_Your objective:_
Among the entries below, how many lines have the string "ничего" in them? Only the number should be given.

_Dataset entries:_
┄┄┄┄┄┄┄┄┄┄

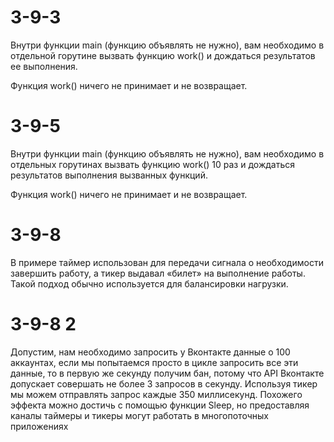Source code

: # 3-9-3  

Внутри функции main (функцию объявлять не нужно), вам необходимо в отдельной горутине вызвать функцию work() и дождаться результатов ее выполнения. 

Функция work() ничего не принимает и не возвращает.  

# 3-9-5  



Внутри функции main (функцию объявлять не нужно), вам необходимо в отдельных горутинах вызвать функцию work() 10 раз и дождаться результатов выполнения вызванных функций.
 

Функция work() ничего не принимает и не возвращает.

# 3-9-8   

В примере таймер использован для передачи сигнала о необходимости завершить работу, а тикер выдавал «билет» на выполнение работы. Такой подход обычно используется для балансировки нагрузки.

# 3-9-8 2  

Допустим, нам необходимо запросить у Вконтакте данные о 100 аккаунтах, если мы попытаемся просто в цикле запросить все эти данные, то в первую же секунду получим бан, потому что API Вконтакте допускает совершать не более 3 запросов в секунду. Используя тикер мы можем отправлять запрос каждые 350 миллисекунд. Похожего эффекта можно достичь с помощью функции Sleep, но предоставляя каналы таймеры и тикеры могут работать в многопоточных приложениях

┄┄┄┄┄┄┄┄┄┄

_The completed task:_
2